Перед домом стоит чёрный блестящий внедорожник-кроссовер, который сложно не узнать. Особенно, когда я замечаю номера. Ведь это — личная машина Батянина.
У меня непроизвольно вырывается тихий вздох.
От этой мысли я испытываю одновременно и беспокойство, и странное облегчение. Потому что мне совершенно ясно: он сейчас во всём разберётся и всё исправит. Уж не знаю, откуда такая уверенность.
Иногда мне кажется, что Батянин для меня — как какой-то волшебник из взрослой сказки. Пришёл, посмотрел, сказал два слова… и мир снова в порядке. Ему почему-то хочется доверять, его хочется слушать и слушать. И я замечала этот эффект не только у себя. Женщины в нашем офисе реагируют на него так же завороженно. По крайней мере те, кто привык к его лицу со шрамом.
В каком-то смысле он действительно напоминает того самого графа де Пейрака из красивых исторических книг про Анжелику, которые я не раз перечитывала. Тот же шрам, тот же завораживающий черноглазый взгляд, редкие, но меткие слова… и эта уверенность, что если он рядом, то всё будет так, как надо.
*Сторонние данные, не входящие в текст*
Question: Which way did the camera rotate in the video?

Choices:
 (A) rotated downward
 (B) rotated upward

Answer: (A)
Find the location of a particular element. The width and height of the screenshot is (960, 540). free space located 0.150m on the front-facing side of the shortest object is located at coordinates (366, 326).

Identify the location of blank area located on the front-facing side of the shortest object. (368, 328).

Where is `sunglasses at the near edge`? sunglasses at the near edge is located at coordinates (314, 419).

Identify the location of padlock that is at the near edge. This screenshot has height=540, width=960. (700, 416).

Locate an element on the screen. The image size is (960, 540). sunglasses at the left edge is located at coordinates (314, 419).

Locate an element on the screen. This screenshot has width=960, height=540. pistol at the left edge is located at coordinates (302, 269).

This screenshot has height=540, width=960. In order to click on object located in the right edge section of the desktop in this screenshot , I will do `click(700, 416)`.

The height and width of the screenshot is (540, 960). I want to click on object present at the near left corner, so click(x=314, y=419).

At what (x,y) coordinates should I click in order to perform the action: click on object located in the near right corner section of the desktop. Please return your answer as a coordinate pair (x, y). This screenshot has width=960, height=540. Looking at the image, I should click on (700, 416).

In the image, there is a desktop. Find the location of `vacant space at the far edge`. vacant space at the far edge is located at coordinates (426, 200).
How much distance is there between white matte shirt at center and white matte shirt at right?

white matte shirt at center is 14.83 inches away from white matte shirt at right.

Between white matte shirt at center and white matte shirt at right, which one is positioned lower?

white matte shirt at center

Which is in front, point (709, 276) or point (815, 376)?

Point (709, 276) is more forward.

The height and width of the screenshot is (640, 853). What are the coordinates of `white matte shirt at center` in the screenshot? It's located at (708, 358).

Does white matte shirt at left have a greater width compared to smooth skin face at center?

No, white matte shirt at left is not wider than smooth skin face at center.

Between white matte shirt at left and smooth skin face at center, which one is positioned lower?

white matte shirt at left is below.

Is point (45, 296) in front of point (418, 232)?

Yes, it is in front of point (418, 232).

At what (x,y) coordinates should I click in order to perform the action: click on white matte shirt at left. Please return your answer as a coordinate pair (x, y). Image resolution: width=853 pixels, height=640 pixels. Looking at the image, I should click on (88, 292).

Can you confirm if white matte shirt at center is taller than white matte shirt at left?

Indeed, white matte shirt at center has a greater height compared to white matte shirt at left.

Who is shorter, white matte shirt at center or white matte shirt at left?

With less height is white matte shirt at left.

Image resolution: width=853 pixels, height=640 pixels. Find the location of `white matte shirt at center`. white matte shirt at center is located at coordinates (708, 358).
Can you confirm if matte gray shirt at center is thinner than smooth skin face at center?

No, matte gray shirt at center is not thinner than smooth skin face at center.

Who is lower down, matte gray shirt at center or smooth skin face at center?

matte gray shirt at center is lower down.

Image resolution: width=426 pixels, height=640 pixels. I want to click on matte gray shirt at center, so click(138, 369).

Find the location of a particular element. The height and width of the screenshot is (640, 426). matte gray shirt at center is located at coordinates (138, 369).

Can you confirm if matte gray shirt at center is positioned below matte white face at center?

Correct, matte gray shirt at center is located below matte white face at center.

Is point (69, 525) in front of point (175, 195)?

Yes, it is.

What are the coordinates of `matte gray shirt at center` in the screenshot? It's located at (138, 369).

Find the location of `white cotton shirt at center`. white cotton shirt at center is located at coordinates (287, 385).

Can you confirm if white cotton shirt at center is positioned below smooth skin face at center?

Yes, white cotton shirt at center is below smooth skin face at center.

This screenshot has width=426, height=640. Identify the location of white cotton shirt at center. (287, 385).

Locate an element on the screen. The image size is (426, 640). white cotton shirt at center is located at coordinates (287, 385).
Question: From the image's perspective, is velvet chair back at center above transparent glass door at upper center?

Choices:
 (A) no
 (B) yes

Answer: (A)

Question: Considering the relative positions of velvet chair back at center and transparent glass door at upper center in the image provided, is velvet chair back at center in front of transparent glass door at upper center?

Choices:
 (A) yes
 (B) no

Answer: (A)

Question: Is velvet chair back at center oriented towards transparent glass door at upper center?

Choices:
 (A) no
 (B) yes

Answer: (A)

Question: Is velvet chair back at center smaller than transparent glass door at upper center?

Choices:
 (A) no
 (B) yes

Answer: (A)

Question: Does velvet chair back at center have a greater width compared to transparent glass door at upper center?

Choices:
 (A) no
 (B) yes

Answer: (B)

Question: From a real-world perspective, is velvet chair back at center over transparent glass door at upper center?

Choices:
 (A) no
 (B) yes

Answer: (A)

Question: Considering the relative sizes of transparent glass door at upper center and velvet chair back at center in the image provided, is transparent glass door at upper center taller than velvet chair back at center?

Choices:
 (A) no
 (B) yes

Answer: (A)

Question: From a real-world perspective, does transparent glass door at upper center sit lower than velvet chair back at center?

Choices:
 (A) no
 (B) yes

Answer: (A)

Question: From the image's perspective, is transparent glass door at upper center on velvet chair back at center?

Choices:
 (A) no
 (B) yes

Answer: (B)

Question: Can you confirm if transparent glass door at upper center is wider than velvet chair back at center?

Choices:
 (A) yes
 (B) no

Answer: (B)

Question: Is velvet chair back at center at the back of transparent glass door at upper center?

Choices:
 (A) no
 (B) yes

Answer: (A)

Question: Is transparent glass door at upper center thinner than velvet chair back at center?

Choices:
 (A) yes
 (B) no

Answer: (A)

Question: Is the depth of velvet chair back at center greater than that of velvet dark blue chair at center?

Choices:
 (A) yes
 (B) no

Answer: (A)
— Кто? — напряженно шепчет позади Яна.
Я оглядываюсь на нее и успокаивающе говорю:
— Думаю, это к тебе.
Она тоже выглядывает в окно, и мы вместе смотрим, как из черного внедорожника выходит Батянин. Высокий, широкоплечий, в черном пальто и с этим своим брутальным шрамом на мужественном лице…
У меня внутри всё сладко сжимается.
Машинально складываю полотенце и выпрямляюсь, стараясь унять разыгравшиеся нервы. Почему-то тот факт, что сейчас сам генеральный вот так запросто войдет ко мне домой и увидит, как я тут живу — по-простому, без затей, даже как-то старомодно, — безумно волнует.
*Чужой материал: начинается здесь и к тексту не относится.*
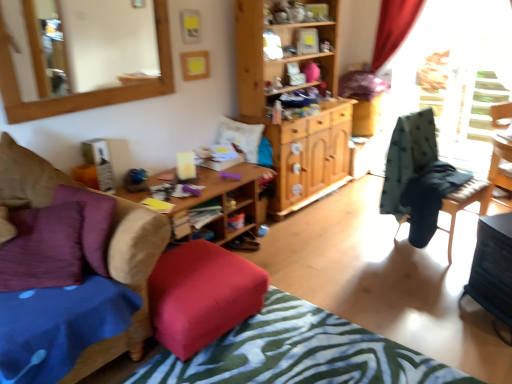
You are a GUI agent. You are given a task and a screenshot of the screen. Output one action in this format:
    pyautogui.click(x=<x>, y=<y>)
    Task: Click on the free point to the left of black glossy table at lower right
    This screenshot has height=384, width=512.
    Given the screenshot: What is the action you would take?
    pyautogui.click(x=448, y=319)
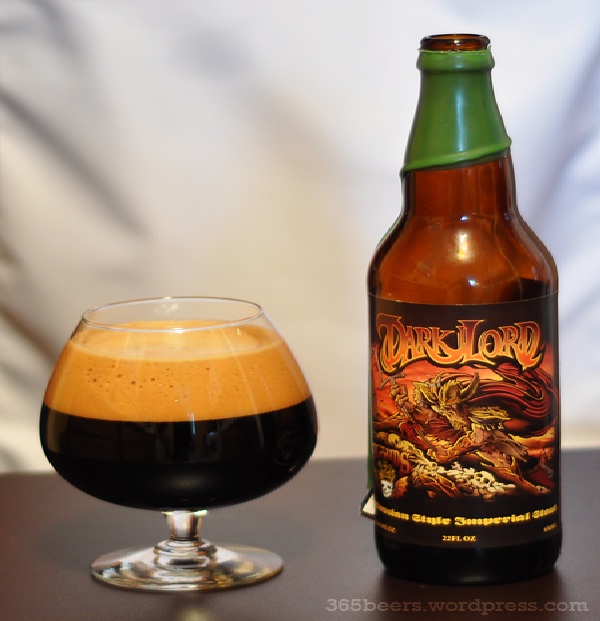
Locate an element on the screen. base of glass is located at coordinates (191, 574).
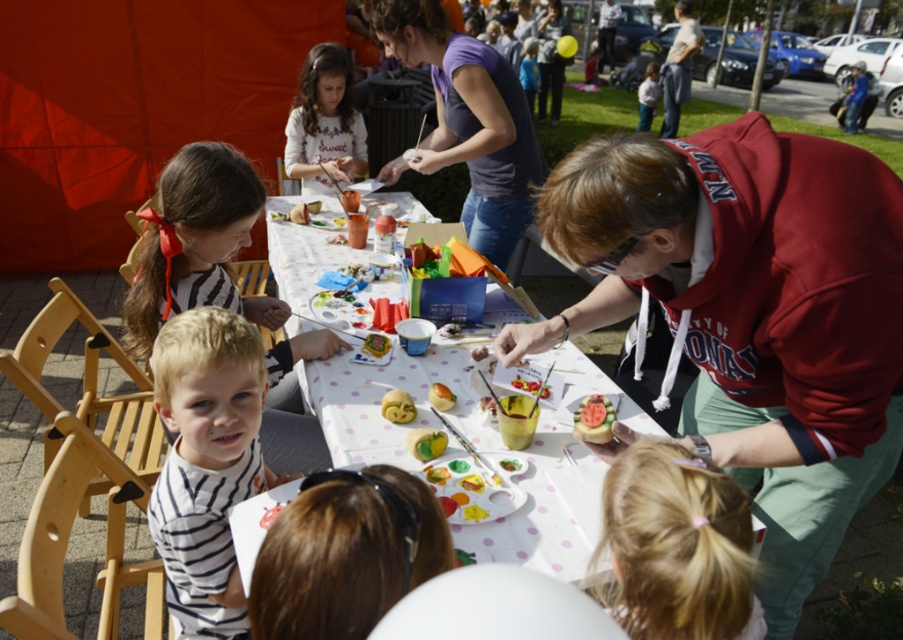
You are a participant in the food decoration activity and need to place a yellow doughnut at center on top of the white polka dot paper at center. Is this possible based on their sizes?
Судорожно сглатываю, не в силах отвести глаз от статной черной фигуры за окном, и окликаю Женьку с Павликом:
— Дети, в комнату, живо, без лишних разговоров. Гриша… на место!
Слышу, как Женька утаскивает Павлика, хлопает дверью детской. Гусь тоже убредает в чулан, будто понимает, что сейчас не время для его дежурств. Снаружи почти сразу раздается звяканье щеколды ворот, а затем — короткий стук в дверь. Уверенный и по-мужски четкий.
Я иду отпирать. Сердце гулко бьётся где-то в горле, пальцы цепляются за холодный замок. Щёлк — и дверь открывается.
В проёме стоит Батянин.
В моей крошечной прихожей он кажется не просто высоким, а огромным. Густые тёмные волосы чуть тронуты снегом, из-за чего он вдруг еще больше стал напоминать мне загадочного героя из фильма.
Он не улыбается, только бросает на меня пристальный взгляд, словно оценивая эмоции на моем лице в поисках неизвестно чего. На секунду я теряюсь в этом взгляде. Даже ладони предательски влажнеют, хотя в доме не жарко.